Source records

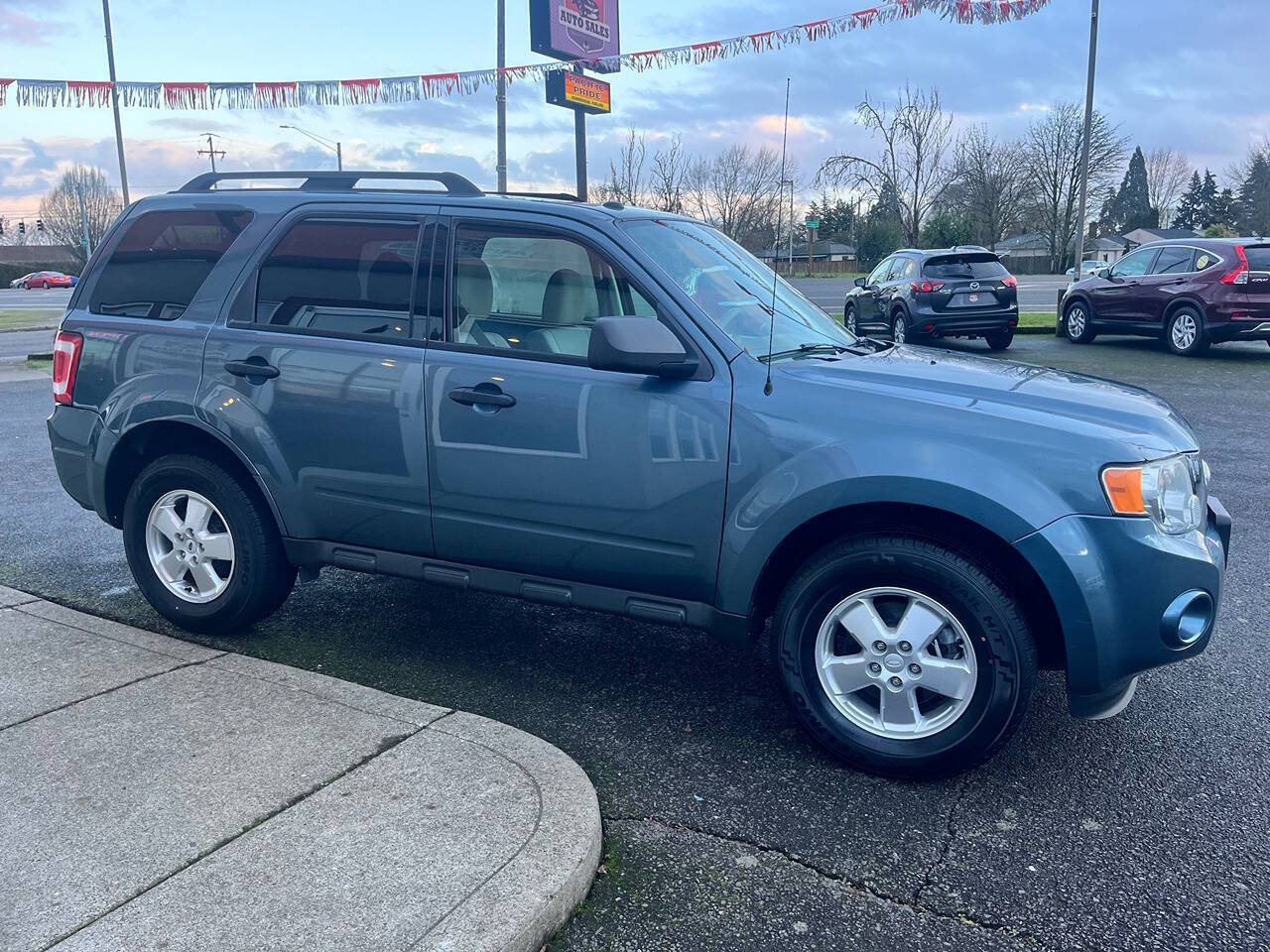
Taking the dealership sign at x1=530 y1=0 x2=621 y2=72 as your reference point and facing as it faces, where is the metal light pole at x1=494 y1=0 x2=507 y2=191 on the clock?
The metal light pole is roughly at 2 o'clock from the dealership sign.

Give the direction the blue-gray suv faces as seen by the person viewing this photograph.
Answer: facing the viewer and to the right of the viewer

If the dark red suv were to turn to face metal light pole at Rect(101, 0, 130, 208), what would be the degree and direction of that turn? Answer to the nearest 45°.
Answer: approximately 45° to its left

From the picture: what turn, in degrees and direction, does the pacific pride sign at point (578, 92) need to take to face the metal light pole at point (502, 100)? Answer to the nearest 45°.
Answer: approximately 45° to its right

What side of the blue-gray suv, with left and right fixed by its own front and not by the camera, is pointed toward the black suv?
left

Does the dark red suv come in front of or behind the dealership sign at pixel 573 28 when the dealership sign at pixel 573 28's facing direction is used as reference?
in front

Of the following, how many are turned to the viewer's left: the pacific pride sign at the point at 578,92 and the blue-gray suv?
0

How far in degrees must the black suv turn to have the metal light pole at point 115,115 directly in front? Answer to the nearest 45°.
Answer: approximately 45° to its left

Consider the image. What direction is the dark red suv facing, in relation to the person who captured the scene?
facing away from the viewer and to the left of the viewer

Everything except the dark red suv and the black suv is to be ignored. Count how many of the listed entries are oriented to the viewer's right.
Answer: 0

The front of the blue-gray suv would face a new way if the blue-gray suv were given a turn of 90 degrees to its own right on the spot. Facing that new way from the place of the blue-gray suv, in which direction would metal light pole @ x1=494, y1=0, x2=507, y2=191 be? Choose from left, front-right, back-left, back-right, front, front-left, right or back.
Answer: back-right

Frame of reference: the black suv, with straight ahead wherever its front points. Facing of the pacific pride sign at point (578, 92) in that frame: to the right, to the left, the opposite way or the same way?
the opposite way

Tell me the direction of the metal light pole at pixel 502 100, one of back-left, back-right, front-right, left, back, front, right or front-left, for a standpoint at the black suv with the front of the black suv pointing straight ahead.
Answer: front-left

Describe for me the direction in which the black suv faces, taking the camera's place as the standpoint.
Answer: facing away from the viewer and to the left of the viewer
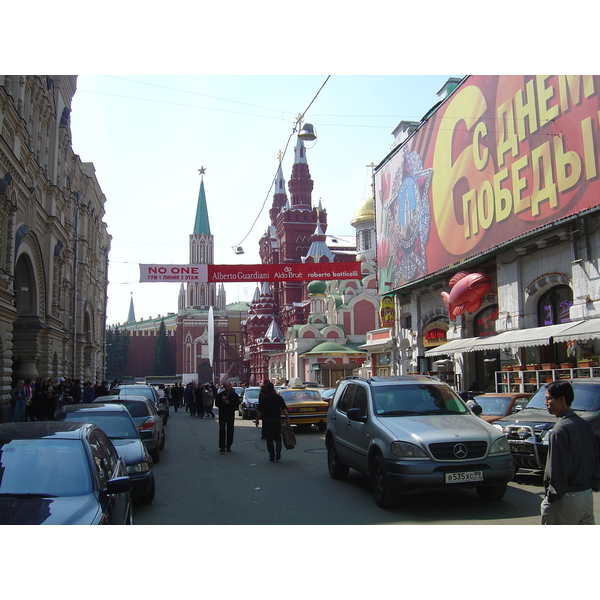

● Problem to work on: Output the lines of the listing above as a JSON list of strings, one string per line, skipping blank lines and leaving out the pictures.

● Answer for this exercise:
[
  "Taking the dealership sign at x1=530 y1=0 x2=621 y2=72 as your reference point and facing as it faces, where is the metal light pole at x1=494 y1=0 x2=507 y2=191 on the clock?",
  "The metal light pole is roughly at 2 o'clock from the dealership sign.",
  "Give the direction the blue-gray suv faces as seen by the person viewing this photograph.",
  "Answer: facing the viewer and to the right of the viewer",
  "If the dark red suv were to turn to face metal light pole at Rect(101, 0, 130, 208), what would be the degree and direction of that turn? Answer to the nearest 45°.",
  "Answer: approximately 45° to its left",
  "From the picture: what turn, in degrees and direction, does the pacific pride sign at point (578, 92) need to take to face the metal light pole at point (502, 100)? Answer to the nearest 45°.",
  "Answer: approximately 45° to its right",
  "What side of the blue-gray suv, with left and right fixed by its own front and not by the camera, is pointed toward the black suv?",
  "left",
  "Does the dark red suv come in front of or behind the dealership sign at pixel 573 28 when the dealership sign at pixel 573 28's facing direction is used as reference?",
  "in front",
  "Of the following, how many are turned to the viewer's left: the pacific pride sign at the point at 578,92 and the blue-gray suv?",
  "0",
  "How far in degrees must the black suv turn to have the metal light pole at point 115,115 directly in front? Answer to the nearest 45°.",
  "Answer: approximately 45° to its left",
  "Consider the image. What direction is the dark red suv facing, in relation to the person who captured the scene?",
  "facing away from the viewer and to the left of the viewer",
  "Everything except the dark red suv and the black suv is to be ignored. Count how many of the listed entries are oriented to the viewer's right.",
  "Answer: 0",
  "The front of the blue-gray suv would face a new way if the blue-gray suv were given a turn of 90 degrees to its own right on the spot. Facing that new way from the place of the blue-gray suv, in which direction would metal light pole @ x1=494, y1=0, x2=507, y2=191 be? Choose from left, front-right, back-left, back-right, front, front-left, right or back.",
  "Answer: back-right",
  "Frame of reference: the black suv, with straight ahead wherever its front points. Facing of the pacific pride sign at point (578, 92) in that frame: to the right, to the left, the opposite way or the same way?",
  "the opposite way",
  "Tell me the direction of the metal light pole at pixel 502 100, one of back-left, back-right, front-right, left, back, front, right or front-left, for a standpoint at the black suv with the front of the black suv pointing straight ahead.",
  "Answer: front-left",
  "Describe for me the direction in which the black suv faces, taking the camera's place as the standpoint.",
  "Answer: facing away from the viewer and to the left of the viewer"
]